- HOW TO COMPLETE THIS TASK
Return exactly the line that contains "right elbow: (288, 367)" and all lines beneath it in the entries, through the very last one.

*** Opening GIVEN ENTRIES ***

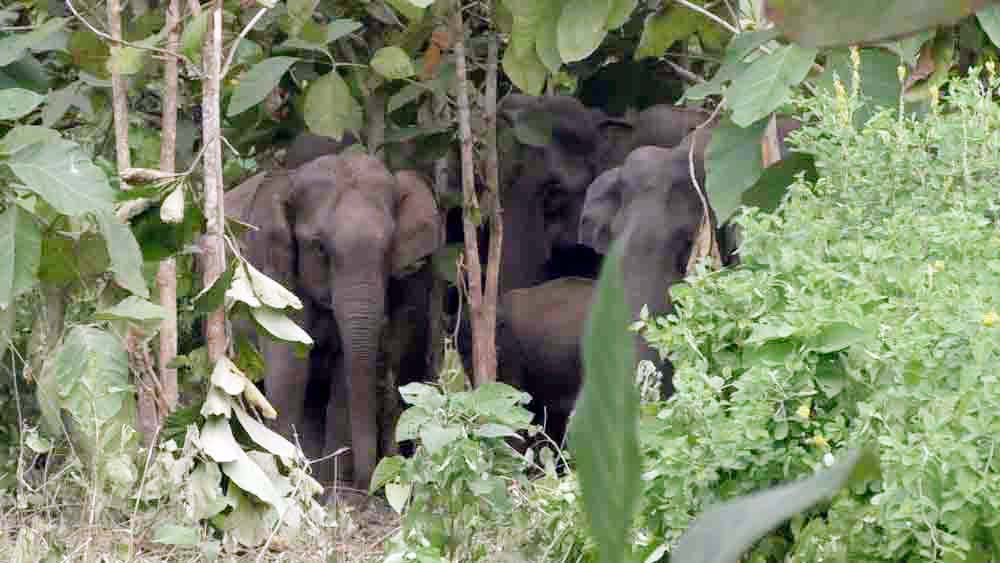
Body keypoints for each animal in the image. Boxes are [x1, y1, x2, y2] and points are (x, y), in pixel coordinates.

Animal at [225, 153, 444, 491]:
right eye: (319, 247)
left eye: (388, 248)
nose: (368, 485)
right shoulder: (272, 269)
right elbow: (288, 367)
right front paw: (286, 486)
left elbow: (342, 377)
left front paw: (333, 492)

*** Closing GIVEN ENTRIES ***

- ANSWER SECTION
right elbow: (288, 367)
right front paw: (286, 486)
left elbow: (342, 377)
left front paw: (333, 492)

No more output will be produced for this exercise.